DELPHINE – A1033773
4-25-2015 Brooklyn
*** GONE 04/25/15 **** LITTLE LADY DELPHINE NEEDS HELP TONITE!! DELPHINE has an unspecified injury to her hindquarters……competent vet evaluation is needed here stat! DELPHINE is interacting with folks and wants to be loved but she needs to take her time to feel safe. PLEASE IF YOU ARE THINKING OF FOSTERING, DELPHINE COULD USE YOUR HELP!! The rescue will take care of the vet bills while you make DELPHINE comfortable and help her heal!! DON’T PASS BY THIS LOVELY PANTHER GIRL, GIVE HER THE HELP SHE NEEDS TONIGHT!!
Brooklyn Center
My name is DELPHINE. My Animal ID # is A1033773.
I am a female black domestic sh mix. The shelter thinks I am about 2 YEARS
I came in the shelter as a STRAY on 04/20/2015 from NY 11208, owner surrender reason stated was STRAY.
MOST RECENT MEDICAL INFORMATION AND WEIGHT
04/24/2015 Exam Type RE-EXAM – Medical Rating is 3 NC – MAJOR CONDITIONS NOT CONTAGIOUS, Behavior Rating is NH ONLY, Weight 7.7 LBS.
S/O: Patient arrived on 4/20 with left hind limb paralysis. Pelvic radiographs recommended. Sedated with 0.1 mL Telazol due to temperament Physical examination of the limb was similar to that previously described (digits fixed in flexion, hock seems to have some resistance to full range of motion, however able to be performed; no palpable fractures, good range of motion of other joints. Severe muscle atrophy). Radiographs Left lateral hind leg: Severe muscle atrophy present. No obvious fractures can be observed, no luxations present. Formed feces and gas present within the large intestine. No abnormalities with spine. Ventrodorsal (pelvic): spine is not completely straight (r/o positioning vs. true defect) however, no obvious pelvic fracutres/luxations can be detected. P: Update New Hope of radiographic findings. Continue to monitor while at BACC.

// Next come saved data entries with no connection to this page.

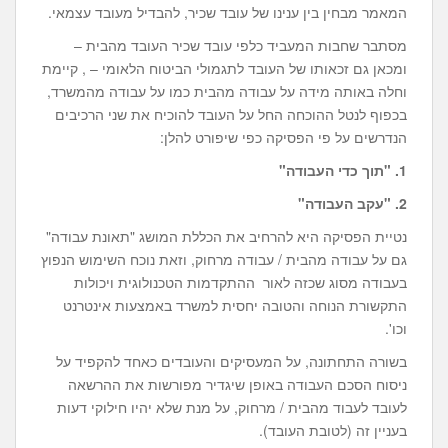
המאמר מבחין בין ענינו של עובד שכיר, להבדיל מעובד עצמאי.
מסתבר שחבות המעביד כלפי עובד שכיר העובד מהבית –
ומכאן גם זכאותו של העובד לתגמולי הביטוח הלאומי – , קיימת
וחלה באותה מידה על עבודה מהבית כמו על עבודה מהמשרד,
בכפוף לנטל ההוכחה החל על העובד להוכיח את שני הרכיבים
הנדרשים על פי הפסיקה כפי שיפורט להלן:
1. "תוך כדי העבודה"
2.
"עקב העבודה"
נטיית הפסיקה היא להרחיב את הכללת המושג "תאונת עבודה"
גם על עבודה מהבית / עבודה מרחוק, וזאת נוכח השימוש הנפוץ
בעבודה מסוג שכזה לאור ההתקדמות הטכנולוגית ויכולות
התקשורת הנוחה והטובה יחסית למשרד באמצעות אינטרנט
וכו'.
בשורה התחתונה, על המעסיקים והעובדים כאחד להקפיד על
ניסוח הסכם העבודה באופן שיגדיר מפורשות את ההרשאה
לעובד לעבוד מהבית / מרחוק, על מנת שלא יהיו חילוקי דעות
בעניין זה (לטובת העובד).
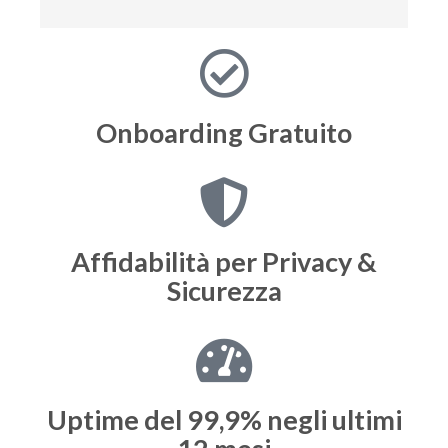
Onboarding
Gratuito
Affidabilità per
Privacy &
Sicurezza
Uptime del 99,9%
negli ultimi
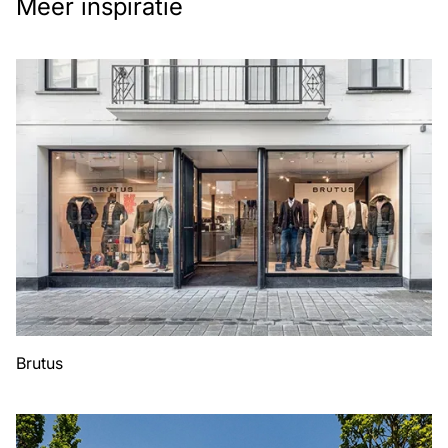
Meer inspiratie
Brutus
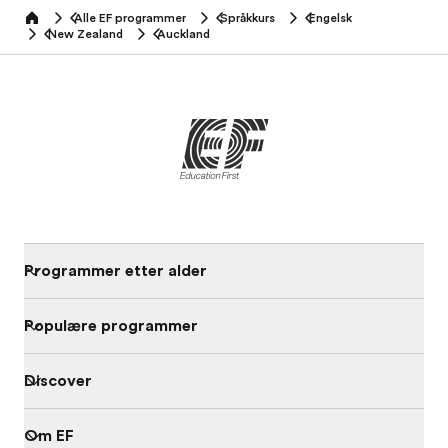
Alle EF programmer
Språkkurs
Engelsk
home
New Zealand
Auckland
Programmer etter alder
Populære programmer
Discover
Om EF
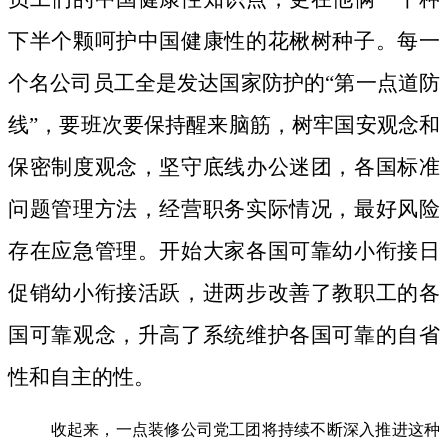
下半个颗呵护中国健康性的花楸树种子。
每一
个名公司员工全是发达国家防护的“第一点道防
线”，要班次要保持醒来脑筋，树牢国安观念和
保密制度观念，坚守底线办公迷团，各国标准
问题管理方法，经营职务实际情况，最好风险
存在应急管理。开始大家各国可靠幼小衔接日
促销幼小衔接活跃，进两步改善了教职工的各
国可靠观念，升高了系统维护各国可靠的自省
性和自主的性。
收起来，一点装修公司党工团将持续不断深入推进这种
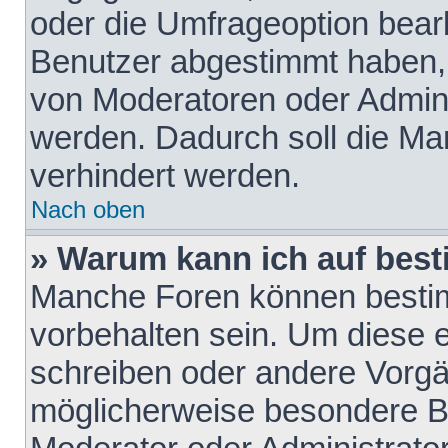
oder die Umfrageoption bearb
Benutzer abgestimmt haben,
von Moderatoren oder Admini
werden. Dadurch soll die Ma
verhindert werden.
Nach oben
» Warum kann ich auf best
Manche Foren können besti
vorbehalten sein. Um diese e
schreiben oder andere Vorgä
möglicherweise besondere B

04/20/2015 PET PROFILE MEMO
04/20/15 14:33 Delphine came in as a stray surrender. Upon intake it was noted that Delphine had an unspecified injury to the left hind leg and was taken to medical. Delphine was not handled but counselor was able to scan for microchip (negative). Counselor did not collar or photograph.
WEB MEMO
No Web Memo
04/22/2015 BEHAVIOR EVALUATION – EXPERIENCE
Exam Type BEHAVIOR
4/24/15 Delphine came to us as a stray on 4/20/15. Delphine can be seen with neutral body language in the kennel when approached. She allows the assessor to pet her softly, and begins to solicit more petting and attention from the assessor through head rubs, and purring. Though she solicits this attention, Delphine approaches very cautiously and is wary of fast movements. Delphine should be interacted with at her own pace and slowly. The behavior department believes that Delphine can go to an experienced home. Reaction to assessor: does not come to front but remains neutral (2) When spoken to quietly: does not come to front but remains neutral (2) Reaction to cage door opening: remains motionless or does not respond (2) Reaction to touch: solicits petting and attention – rubs, chirps, and meows. Is very cautious when approaching and wary of fast movements (2) Placement determination: Experienced cat adopters
GROUP BEHAVIOR EVALUATION
No Group Behavior Summary
04/20/2015 INITIAL PHYSICAL EXAM
Medical rating was 3 NC – MAJOR CONDITIONS NOT CONTAGIOUS, behavior rating was NONE
Scan negative Female, approximately 2 years (unable to look closely at teeth due to behavior) Social in beginning, then showed signs of aggression after being restrained and examined for too long. Swatting and hissing. Lameness. Left hind leg looked as if detached Examined by 1088 Activyl applied for flea prevention NOSF BARH
04/24/2015 RE-EXAM (LAST MAJOR EXAM)
Medical rating 3 NC – MAJOR CONDITIONS NOT CONTAGIOUS, behavior rating NH ONLY
S/O: Patient arrived on 4/20 with left hind limb paralysis. Pelvic radiographs recommended. Sedated with 0.1 mL Telazol due to temperament Physical examination of the limb was similar to that previously described (digits fixed in flexion, hock seems to have some resistance to full range of motion, however able to be performed; no palpable fractures, good range of motion of other joints. Severe muscle atrophy). Radiographs Left lateral hind leg: Severe muscle atrophy present. No obvious fractures can be observed, no luxations present. Formed feces and gas present within the large intestine. No abnormalities with spine. Ventrodorsal (pelvic): spine is not completely straight (r/o positioning vs. true defect) however, no obvious pelvic fracutres/luxations can be detected. P: Update New Hope of radiographic findings. Continue to monitor while at BACC.